# 引用文
概要

この章では、Cisco NX-OS デバイスのモニタや管理に使用できるシステム管理機能について説明します。

Cisco NX-OS デバイスのコンフィギュレーション方式

デバイスは、直接ネットワーク コンフィギュレーション方式または Cisco データ センター ネットワーク管理(DCNM)サーバが提供する Web サービスを使用して設定できます。

次の図は、ネットワーク ユーザが使用できるデバイスのコンフィギュレーション方式を示します。

図 1. Cisco NX-OS デバイスのコンフィギュレーション方式

この表に、コンフィギュレーション方式と詳しい説明が記載されているマニュアルを示します。

表 1. コンフィギュレーション方式および参考資料
設定方法 ドキュメント

セキュア シェル(SSH)セッション、Telnet セッション、またはコンソール ポートからの CLI

Cisco DCNM クライアント

Cisco DCNM 基本ガイド

CLI または XML 管理インターフェイスで設定する

次のように SSH からコマンドライン インターフェイス(CLI)または XML 管理インターフェイスを使用して、Cisco NX-OS デバイスを設定できます。

  • SSH セッション、Telnet セッション、またはコンソール ポートから CLI:SSH セッション、Telnet セッション、またはコンソール ポートを使用してデバイスを設定できます。SSH ではデバイスへの安全な接続が提供されます。詳細については、『Cisco Nexus 9000 シリーズ NX-OS 基本設定ガイド』を参照してください。

  • SSH を介して XML 管理インターフェイス:XML 管理インターフェイスを使用してデバイスを設定できます。これは、CLI 機能を補完する NETCONF プロトコルに基づくプログラム方式です。詳細については、『Cisco NX-OS XML 管理ユーザ ガイド』を参照してください。

Cisco DCNM での設定

Cisco DCNM クライアントを使用して Cisco NX-OS デバイスを設定できます。Cisco DCNM クライアントはユーザのローカル PC 上で動作し、Cisco DCNM サーバの Web サービスを使用します。Cisco DCNM サーバでは XML 管理インターフェイスを使用してデバイスを設定します。Cisco DCNM クライアントの詳細については、『Cisco DCNM Fundamentals Guide』を参照してください。

# 作業指示
上に示した Cisco NX-OS デバイスの設定方式に関する文章を、最後の文の直後から引き継いで書き進めてください。

抽出された記録
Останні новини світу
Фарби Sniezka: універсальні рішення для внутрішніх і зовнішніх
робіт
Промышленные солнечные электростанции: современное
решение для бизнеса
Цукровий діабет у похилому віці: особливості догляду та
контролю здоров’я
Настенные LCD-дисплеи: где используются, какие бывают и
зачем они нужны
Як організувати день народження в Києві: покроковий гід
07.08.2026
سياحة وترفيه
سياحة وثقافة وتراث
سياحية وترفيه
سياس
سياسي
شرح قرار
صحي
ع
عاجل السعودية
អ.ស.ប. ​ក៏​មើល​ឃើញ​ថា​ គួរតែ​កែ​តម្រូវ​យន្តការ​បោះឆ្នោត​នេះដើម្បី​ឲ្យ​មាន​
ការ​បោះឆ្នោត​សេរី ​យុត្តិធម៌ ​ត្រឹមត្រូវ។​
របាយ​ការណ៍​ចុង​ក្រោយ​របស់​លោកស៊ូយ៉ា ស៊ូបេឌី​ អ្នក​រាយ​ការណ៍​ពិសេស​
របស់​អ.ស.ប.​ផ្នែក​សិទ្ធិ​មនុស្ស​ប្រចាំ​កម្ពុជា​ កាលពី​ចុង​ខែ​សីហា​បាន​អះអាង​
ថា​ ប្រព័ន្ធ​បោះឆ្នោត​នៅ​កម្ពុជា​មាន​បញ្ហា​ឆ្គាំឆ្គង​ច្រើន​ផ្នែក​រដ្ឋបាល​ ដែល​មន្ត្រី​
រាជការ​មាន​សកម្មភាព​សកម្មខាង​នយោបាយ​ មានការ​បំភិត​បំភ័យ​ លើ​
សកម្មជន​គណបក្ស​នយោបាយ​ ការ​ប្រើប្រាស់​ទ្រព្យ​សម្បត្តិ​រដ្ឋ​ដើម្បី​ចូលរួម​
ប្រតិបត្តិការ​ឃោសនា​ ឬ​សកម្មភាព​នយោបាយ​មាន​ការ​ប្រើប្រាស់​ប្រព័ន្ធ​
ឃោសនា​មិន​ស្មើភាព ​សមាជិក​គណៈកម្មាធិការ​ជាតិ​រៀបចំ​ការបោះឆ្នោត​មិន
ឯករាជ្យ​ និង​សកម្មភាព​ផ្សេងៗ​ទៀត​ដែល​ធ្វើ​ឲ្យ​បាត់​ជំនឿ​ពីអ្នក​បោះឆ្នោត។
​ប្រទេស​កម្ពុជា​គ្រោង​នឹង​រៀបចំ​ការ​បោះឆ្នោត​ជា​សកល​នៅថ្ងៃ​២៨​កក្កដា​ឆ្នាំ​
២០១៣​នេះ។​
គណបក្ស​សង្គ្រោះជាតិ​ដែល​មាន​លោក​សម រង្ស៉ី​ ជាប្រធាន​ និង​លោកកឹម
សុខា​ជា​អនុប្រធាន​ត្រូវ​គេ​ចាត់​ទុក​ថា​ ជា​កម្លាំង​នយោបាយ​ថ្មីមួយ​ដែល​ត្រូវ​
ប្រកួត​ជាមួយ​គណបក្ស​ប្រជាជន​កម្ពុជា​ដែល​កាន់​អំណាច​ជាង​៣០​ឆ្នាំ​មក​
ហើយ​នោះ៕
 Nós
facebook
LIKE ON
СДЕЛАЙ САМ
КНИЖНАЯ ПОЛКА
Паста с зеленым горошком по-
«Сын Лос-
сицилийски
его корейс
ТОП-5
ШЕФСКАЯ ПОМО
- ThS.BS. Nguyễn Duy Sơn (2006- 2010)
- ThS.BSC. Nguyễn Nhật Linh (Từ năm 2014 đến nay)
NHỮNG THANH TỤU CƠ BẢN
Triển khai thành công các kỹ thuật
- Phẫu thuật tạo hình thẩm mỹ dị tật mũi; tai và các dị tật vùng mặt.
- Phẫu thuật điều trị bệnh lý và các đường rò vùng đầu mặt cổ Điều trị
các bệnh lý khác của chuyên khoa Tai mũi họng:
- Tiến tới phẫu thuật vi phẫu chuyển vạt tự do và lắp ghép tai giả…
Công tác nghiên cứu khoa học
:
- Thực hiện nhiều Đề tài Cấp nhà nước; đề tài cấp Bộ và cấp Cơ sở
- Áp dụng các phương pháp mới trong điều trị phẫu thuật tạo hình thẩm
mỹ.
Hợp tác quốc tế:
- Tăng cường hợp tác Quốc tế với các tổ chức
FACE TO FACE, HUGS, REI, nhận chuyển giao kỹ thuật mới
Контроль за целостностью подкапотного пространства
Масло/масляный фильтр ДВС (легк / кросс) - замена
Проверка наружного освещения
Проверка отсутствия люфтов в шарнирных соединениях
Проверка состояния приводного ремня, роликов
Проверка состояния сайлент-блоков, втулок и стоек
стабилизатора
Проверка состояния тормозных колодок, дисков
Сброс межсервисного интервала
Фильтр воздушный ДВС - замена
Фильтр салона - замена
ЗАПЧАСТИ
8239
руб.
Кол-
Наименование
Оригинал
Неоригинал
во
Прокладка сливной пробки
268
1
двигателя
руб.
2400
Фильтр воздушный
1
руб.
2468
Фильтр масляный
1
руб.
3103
* * *
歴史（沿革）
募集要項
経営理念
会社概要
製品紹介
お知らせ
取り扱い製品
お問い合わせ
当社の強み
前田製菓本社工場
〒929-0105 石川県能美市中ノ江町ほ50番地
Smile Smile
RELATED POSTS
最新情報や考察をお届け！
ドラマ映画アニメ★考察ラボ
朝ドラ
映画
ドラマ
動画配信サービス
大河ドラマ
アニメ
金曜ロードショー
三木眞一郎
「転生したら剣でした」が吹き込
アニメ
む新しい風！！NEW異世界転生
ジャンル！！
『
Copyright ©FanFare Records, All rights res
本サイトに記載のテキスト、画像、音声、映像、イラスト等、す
* * *
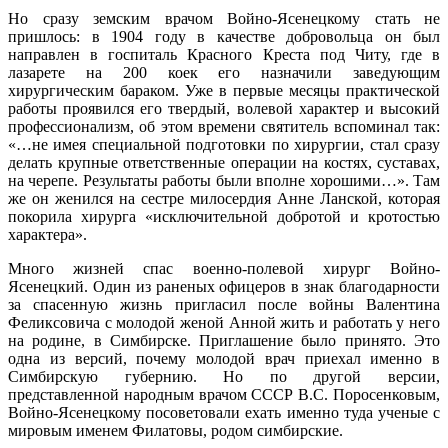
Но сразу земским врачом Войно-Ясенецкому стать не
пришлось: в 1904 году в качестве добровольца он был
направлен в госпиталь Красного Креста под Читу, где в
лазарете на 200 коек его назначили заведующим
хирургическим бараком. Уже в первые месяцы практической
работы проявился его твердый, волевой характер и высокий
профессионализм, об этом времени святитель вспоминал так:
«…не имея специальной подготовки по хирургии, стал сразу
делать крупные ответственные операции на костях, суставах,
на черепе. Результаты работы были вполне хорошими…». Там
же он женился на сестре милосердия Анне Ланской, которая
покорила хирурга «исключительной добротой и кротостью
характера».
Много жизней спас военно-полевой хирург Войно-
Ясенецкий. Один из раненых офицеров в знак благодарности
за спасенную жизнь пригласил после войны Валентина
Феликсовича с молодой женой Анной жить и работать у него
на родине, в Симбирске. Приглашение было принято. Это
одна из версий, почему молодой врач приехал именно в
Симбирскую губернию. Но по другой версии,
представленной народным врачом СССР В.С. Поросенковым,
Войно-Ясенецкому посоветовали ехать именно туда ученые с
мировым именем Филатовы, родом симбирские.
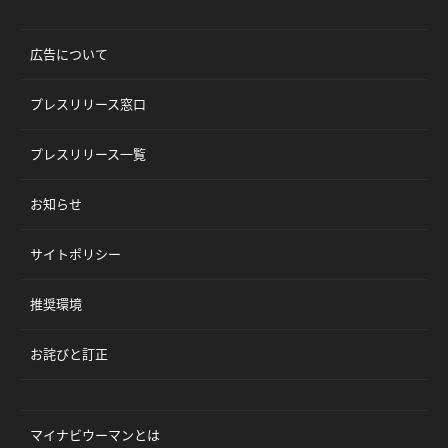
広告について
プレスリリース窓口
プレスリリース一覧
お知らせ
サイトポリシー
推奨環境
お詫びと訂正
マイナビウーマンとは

# 回答
ネットワーク タイム プロトコル

ネットワーク タイム プロトコル(NTP)は、分散している一連のタイム サーバとクライアント間で 1 日の時間を同期させ、ネットワーク内のデバイスから受信するシステム ログなどの時間関連の情報を相互に関連付けることができます。

Cisco Discovery Protocol

Cisco Discovery Protocol(CDP)を使用して、デバイスに直接接続されているすべてのシスコ製機器を検出し、情報を表示できます。CDP は、ルータ、ブリッジ、アクセス サーバ、コミュニケーション サーバ、スイッチを含む、シスコ製のあらゆる機器で動作します。CDP は、メディアにもプロトコルにも依存せず、ネイバー デバイスのプロトコル アドレスを収集し、各デバイスのプラットフォームを検出します。CDP の動作はデータリンク層上に限定されます。異なるレイヤ 3 プロトコルをサポートする 2 つのシステムで相互学習が可能です。

セッションマネージャ

Session Manager を使用すると、コンフィギュレーションを作成し、すべて正しく設定されていることを確認および検証したあとでバッチ モードで適用できます。

スケジューラ

スケジューラを使用すると、データの定期的なバックアップや quality of service(QoS)ポリシーの変更などのジョブを作成し、管理できます。スケジューラでは、ジョブを指定された時間に一度だけ、または定期的な間隔で実行するなど、ニーズに合わせて開始できます。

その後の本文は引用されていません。